Can anyone tell me if cleveland make a CG10 wedge with 4 dots?
I have just received a set of wedges that I purchased off Ebay and the 60 & 56 wedges have 4 dots on them.
I have a feeling that I have been ripped off.

Cheers


----------



## Golfbum (Oct 14, 2006)

max015 said:


> Hi
> 
> Can anyone tell me if cleveland make a CG10 wedge with 4 dots?
> I have just received a set of wedges that I purchased off Ebay and the 60 & 56 wedges have 4 dots on them.
> ...


I could be wrong here, but I have never seen the CG's with more than 3 dots.I also checked the Cleveland Website and sorry to say they only show the CG line with 1,2 or 3 dots.
Cleveland Golf, Wedges CG10™ Wedges

I have a feeling you were ripped off. Sorry.
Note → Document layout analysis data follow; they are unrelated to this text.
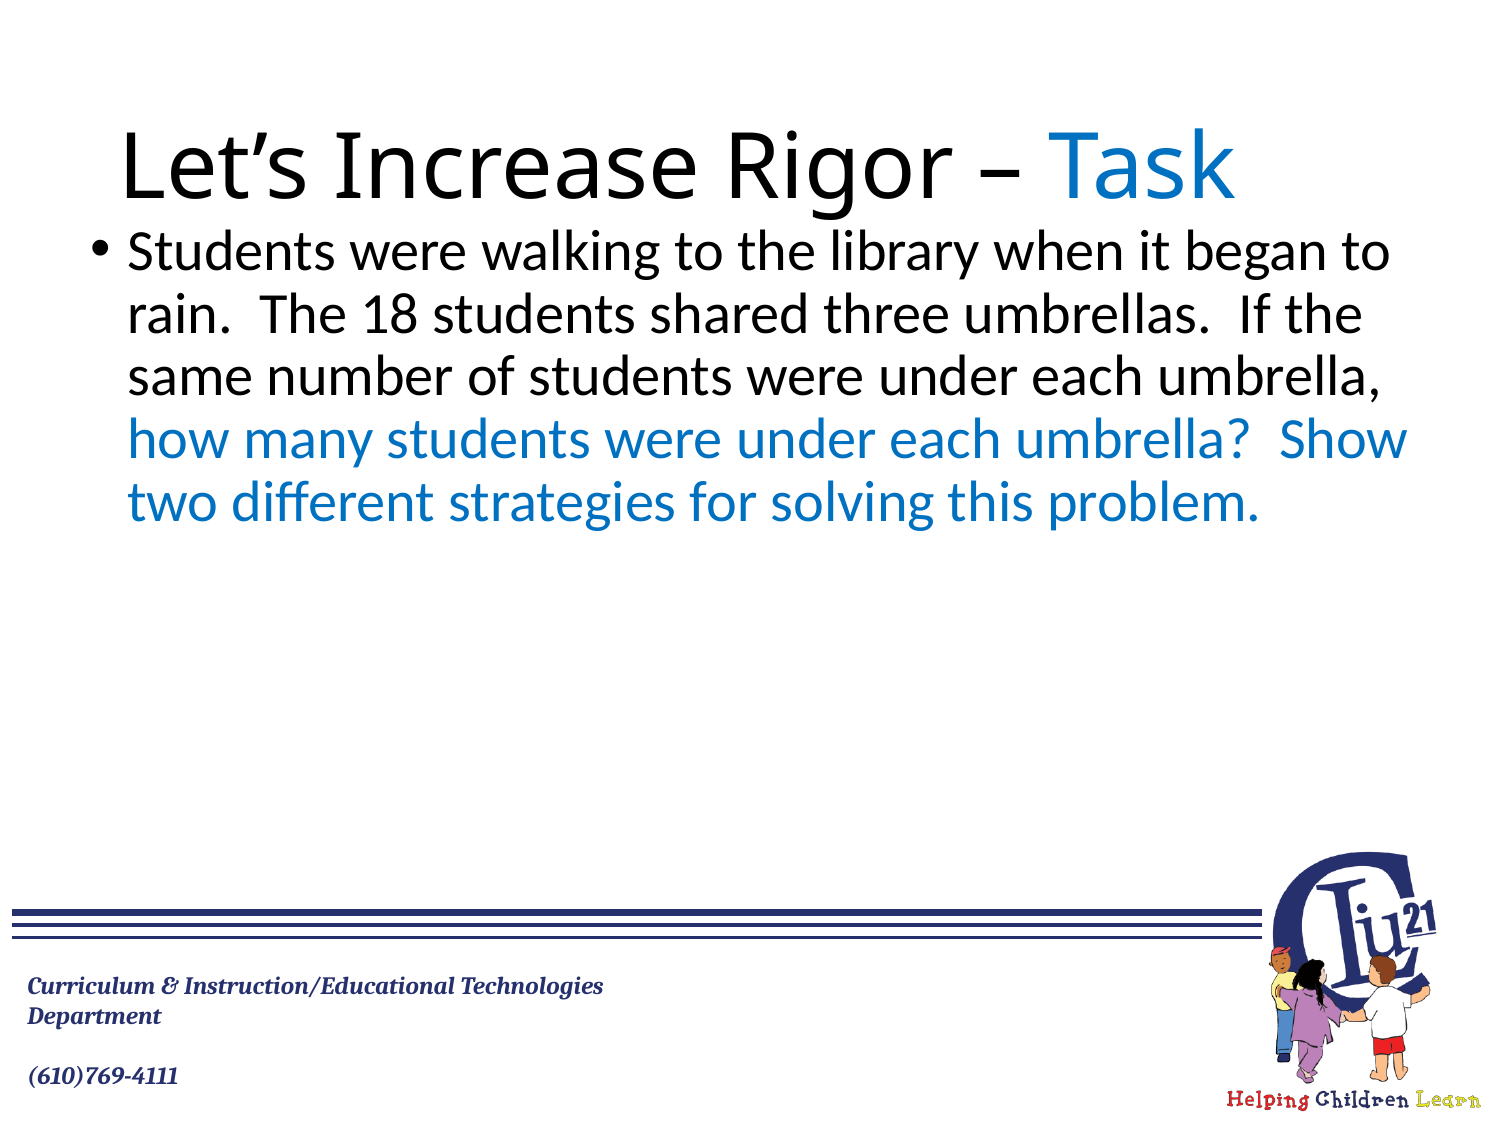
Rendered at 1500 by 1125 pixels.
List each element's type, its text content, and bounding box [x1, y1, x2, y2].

title Let’s Increase Rigor – Task [103, 59, 1397, 212]
list Students were walking to the library when it began to rain. The 18 students shared three umbrellas. If the same number of students were under each umbrella, how many students were under each umbrella? Show two different strategies for solving this problem. [75, 212, 1425, 813]
picture [1209, 837, 1500, 1121]
text_box Curriculum & Instruction/Educational Technologies Department (610)769-4111 [12, 962, 625, 1097]
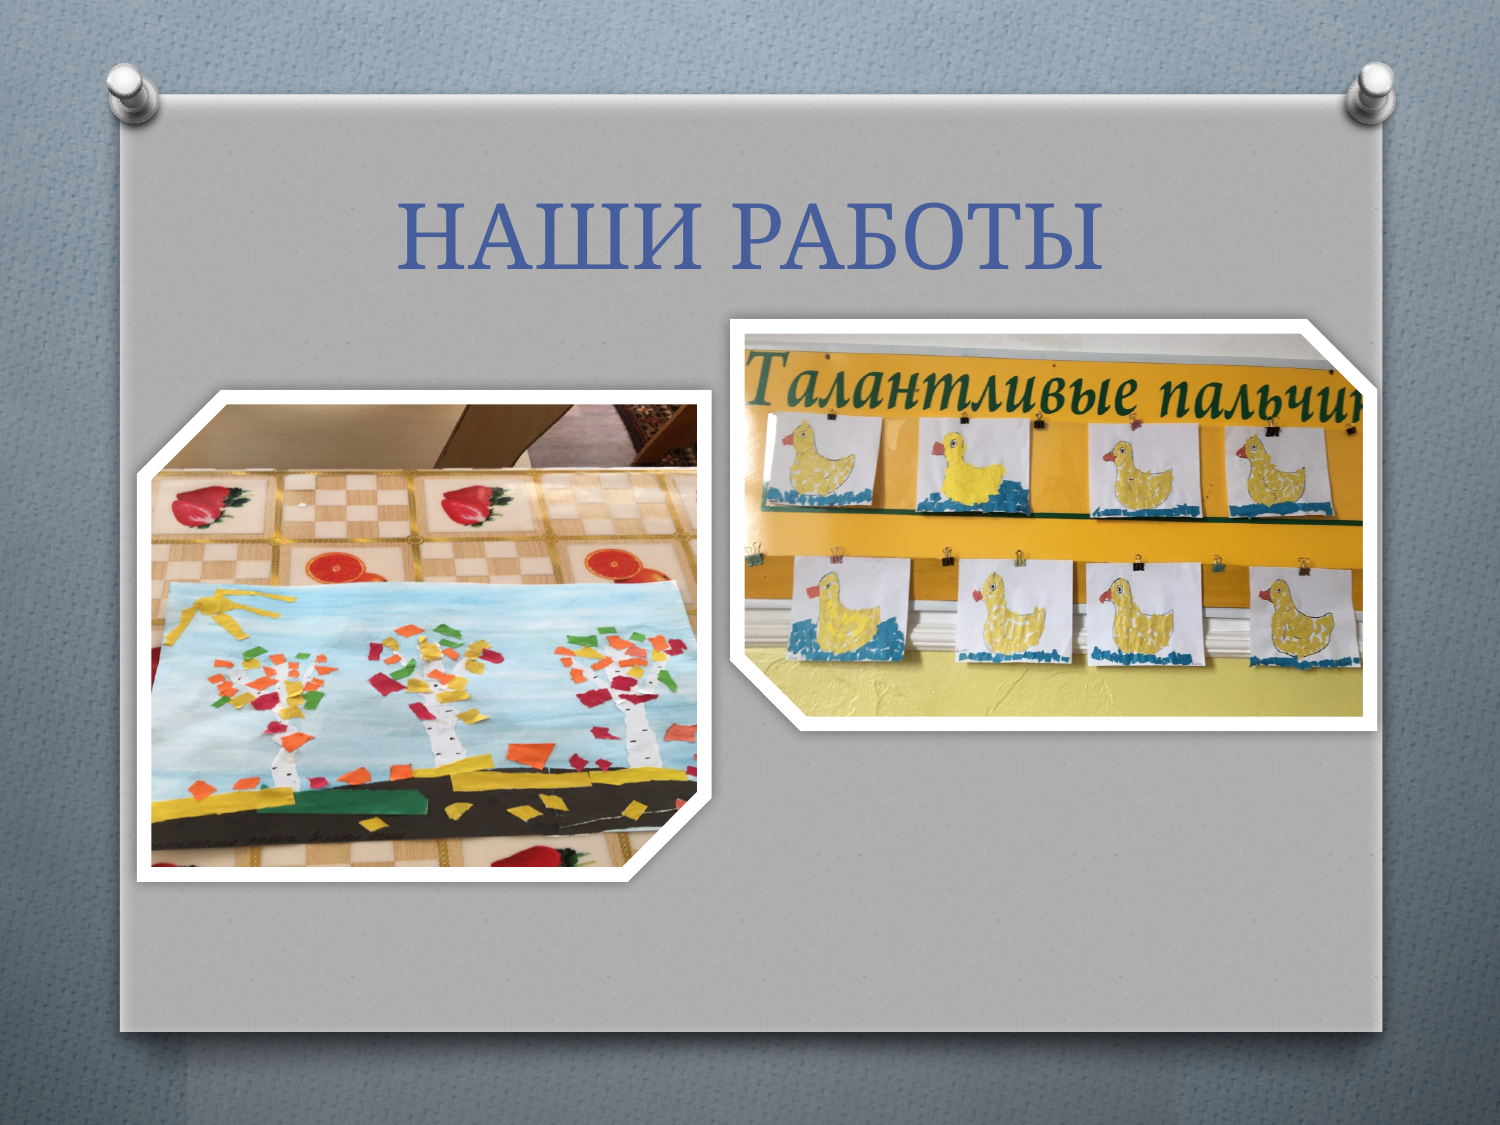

There are far too many eBay Scammers operting these days. I rarely bid on clubs on Ebay, unless I know the seller. My local golf shop deals on ebay, Golftown here in Canada deals on eBay.


----------



## max015 (Oct 23, 2006)

Thanks for the reply Golfbum your right.
I contacted cleveland and they said anything with 4 dots would be fake.
I've contacted they guy I got them from and I'm waiting for his reply.


----------



## Golfbum (Oct 14, 2006)

max015 said:


> Thanks for the reply Golfbum your right.
> I contacted cleveland and they said anything with 4 dots would be fake.
> I've contacted they guy I got them from and I'm waiting for his reply.


Glad I could help. Good Luck with the ebay seller. Buyer Beware on ebay. Let us know how you make out with him though. If he refuses to refund your money maybe you should post his ebay name so others can steer clear of him in the future. Be sure to give him negative feedback and tell people why.


----------